Alexander, the unlucky puppet king of Greece, was killed by a monkey bite and medical incompetence in 1920.

Alexander, the second son of Constantine I of Greece, was not a lucky guy. Being the second son of a king is rarely lucky (unless you’re a fan of fratricide), but Alexander’s life was especially unlucky.
It all began with Eleftherios Venizelos. Venizelos was the prime minister of Greece for fifteen years, including a stretch over World War I. Under his watch, Greece’s territory doubled: it united with Crete and liberated Macedonia, Epirus, and many of the islands in the Aegean from the Ottoman Empire. But Venizelos also came into conflict with Alexander’s father, the king.

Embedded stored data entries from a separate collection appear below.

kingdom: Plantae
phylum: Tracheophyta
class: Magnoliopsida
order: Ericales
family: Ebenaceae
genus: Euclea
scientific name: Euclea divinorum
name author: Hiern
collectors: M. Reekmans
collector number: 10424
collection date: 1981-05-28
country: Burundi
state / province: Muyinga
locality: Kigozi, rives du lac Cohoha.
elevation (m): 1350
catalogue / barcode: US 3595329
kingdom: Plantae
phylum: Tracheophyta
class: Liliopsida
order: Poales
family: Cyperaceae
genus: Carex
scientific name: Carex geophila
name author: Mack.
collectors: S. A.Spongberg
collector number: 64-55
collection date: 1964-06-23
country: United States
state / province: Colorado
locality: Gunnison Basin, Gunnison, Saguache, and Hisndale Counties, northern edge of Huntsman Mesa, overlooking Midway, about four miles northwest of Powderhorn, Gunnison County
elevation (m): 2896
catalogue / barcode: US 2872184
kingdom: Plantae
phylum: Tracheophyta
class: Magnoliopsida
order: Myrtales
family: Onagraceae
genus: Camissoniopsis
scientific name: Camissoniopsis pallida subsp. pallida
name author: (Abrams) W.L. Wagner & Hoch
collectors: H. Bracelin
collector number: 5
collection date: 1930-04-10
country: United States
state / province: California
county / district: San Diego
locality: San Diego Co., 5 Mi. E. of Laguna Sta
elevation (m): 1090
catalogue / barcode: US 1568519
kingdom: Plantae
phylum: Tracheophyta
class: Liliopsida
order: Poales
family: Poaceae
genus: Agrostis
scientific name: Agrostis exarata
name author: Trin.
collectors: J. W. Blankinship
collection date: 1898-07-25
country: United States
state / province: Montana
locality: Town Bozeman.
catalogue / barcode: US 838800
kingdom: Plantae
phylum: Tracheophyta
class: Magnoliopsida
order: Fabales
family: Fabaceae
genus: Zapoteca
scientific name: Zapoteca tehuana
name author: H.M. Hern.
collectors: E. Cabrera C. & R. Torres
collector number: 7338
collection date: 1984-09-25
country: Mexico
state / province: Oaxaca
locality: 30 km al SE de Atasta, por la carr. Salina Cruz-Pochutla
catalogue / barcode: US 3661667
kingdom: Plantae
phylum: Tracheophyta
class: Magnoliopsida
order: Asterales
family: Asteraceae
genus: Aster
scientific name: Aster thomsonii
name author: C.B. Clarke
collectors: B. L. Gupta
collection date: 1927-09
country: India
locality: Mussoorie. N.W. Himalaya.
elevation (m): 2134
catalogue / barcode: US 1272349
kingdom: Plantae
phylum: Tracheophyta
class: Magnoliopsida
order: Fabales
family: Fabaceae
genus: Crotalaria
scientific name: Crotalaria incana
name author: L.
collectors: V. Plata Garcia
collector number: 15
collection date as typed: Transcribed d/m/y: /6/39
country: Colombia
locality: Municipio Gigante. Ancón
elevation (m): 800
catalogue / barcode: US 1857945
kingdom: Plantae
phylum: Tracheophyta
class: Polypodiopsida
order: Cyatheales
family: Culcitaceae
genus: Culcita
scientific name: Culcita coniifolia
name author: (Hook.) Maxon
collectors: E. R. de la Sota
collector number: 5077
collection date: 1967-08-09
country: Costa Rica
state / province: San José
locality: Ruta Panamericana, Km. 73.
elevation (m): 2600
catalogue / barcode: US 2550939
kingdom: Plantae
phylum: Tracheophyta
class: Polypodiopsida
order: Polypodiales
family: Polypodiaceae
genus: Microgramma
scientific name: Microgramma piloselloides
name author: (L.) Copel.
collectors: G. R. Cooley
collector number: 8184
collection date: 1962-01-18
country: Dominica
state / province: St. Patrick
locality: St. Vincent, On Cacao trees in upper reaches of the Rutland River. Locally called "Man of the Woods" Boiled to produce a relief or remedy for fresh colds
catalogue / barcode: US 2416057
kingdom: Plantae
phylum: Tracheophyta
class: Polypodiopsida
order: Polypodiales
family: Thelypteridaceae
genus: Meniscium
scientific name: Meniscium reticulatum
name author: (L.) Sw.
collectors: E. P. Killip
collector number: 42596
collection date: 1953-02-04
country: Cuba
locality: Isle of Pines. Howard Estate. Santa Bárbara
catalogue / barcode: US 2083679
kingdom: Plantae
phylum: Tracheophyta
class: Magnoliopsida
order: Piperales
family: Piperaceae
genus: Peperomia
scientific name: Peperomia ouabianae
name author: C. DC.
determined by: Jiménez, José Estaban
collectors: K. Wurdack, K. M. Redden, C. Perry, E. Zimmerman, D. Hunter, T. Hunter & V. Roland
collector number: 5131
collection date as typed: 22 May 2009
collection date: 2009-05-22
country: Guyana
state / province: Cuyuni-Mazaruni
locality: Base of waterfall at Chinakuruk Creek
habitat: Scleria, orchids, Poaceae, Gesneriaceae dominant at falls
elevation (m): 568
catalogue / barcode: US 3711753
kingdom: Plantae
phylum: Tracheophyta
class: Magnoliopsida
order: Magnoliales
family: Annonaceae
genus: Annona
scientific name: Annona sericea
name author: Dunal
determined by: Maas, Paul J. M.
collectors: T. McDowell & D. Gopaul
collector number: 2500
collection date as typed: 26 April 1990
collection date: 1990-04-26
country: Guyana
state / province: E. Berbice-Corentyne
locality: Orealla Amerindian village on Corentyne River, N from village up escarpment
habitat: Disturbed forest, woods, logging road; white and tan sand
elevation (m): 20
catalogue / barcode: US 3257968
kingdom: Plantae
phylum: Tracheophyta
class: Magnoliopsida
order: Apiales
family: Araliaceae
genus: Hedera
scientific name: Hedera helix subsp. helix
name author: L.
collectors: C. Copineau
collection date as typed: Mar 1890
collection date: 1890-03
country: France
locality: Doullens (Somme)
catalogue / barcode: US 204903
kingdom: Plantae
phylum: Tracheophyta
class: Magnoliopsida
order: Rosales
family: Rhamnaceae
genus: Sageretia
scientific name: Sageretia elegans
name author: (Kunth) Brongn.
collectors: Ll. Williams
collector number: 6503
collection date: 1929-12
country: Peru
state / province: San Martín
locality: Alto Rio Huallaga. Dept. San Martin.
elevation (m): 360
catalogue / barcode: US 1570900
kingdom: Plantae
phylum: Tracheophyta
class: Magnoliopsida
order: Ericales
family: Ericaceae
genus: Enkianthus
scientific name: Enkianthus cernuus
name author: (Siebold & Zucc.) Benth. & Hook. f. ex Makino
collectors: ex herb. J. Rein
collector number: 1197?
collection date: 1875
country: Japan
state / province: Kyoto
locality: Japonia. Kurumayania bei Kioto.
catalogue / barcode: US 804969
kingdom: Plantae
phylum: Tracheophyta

The prime minister wanted to ally with the Entente powers in World War I – Russia, France, and Britain – but the king wanted to remain neutral. King Constantine had in fact secretly promised neutrality to Germany and Austria-Hungary. The political dispute between the prime minister and king is today known as the National Schism. It got messy.
The king forced the prime minister to resign… twice. The prime minister got the king to abdicate… twice. (Well, the second time was forced by pro-Venizelos army officers due to a bad loss in the war against Turkey, but close enough.) The first time King Constantine abdicated, his eldest son did not become the new king. George, also pro-neutrality, followed his father into exile… so Alexander became king.
(George eventually did become king too, although he went into exile a further two times over the course of the 20th century.)
Alexander was a puppet king. Trapped in the palace and surrounded by anti-royalist followers of Venizelos, he sent letters to his exiled family and waited. Those letters, of course, never reached them. About the only thing he could do was secretly marry his childhood sweetheart – and that took three attempts.
(His wife, Aspasia Manos, was not royalty. The marriage was intensely controversial and technically illegal because they had not received the archbishop’s permission first.)
Cut to 1920. Alexander was walking his dogs in the palace grounds when a Barbary macaque attacked. It attacked the dog, actually. Alexander tried to separate the two animals. Another macaque – presumably a friend of the first – joined the fight. It bit Alexander on the body and leg then ran off. Doctors cleaned the wounds, but not well enough.
The leg became infected, and that infection spread. He might have been saved by amputation, but no-one wanted to be responsible for removing the king’s leg. Alexander died twenty-three days after the monkey bite. None of his family were with him when he died.
As for the throne, it remained vacant until Constantine returned from exile and Venizelos went into exile – so Alexander both succeeded and was succeeded by his father. The Greek royal family didn’t officially recognise Alexander’s reign, sandwiched as it was between Constantine’s two reigns, although they did posthumously legitimize his marriage.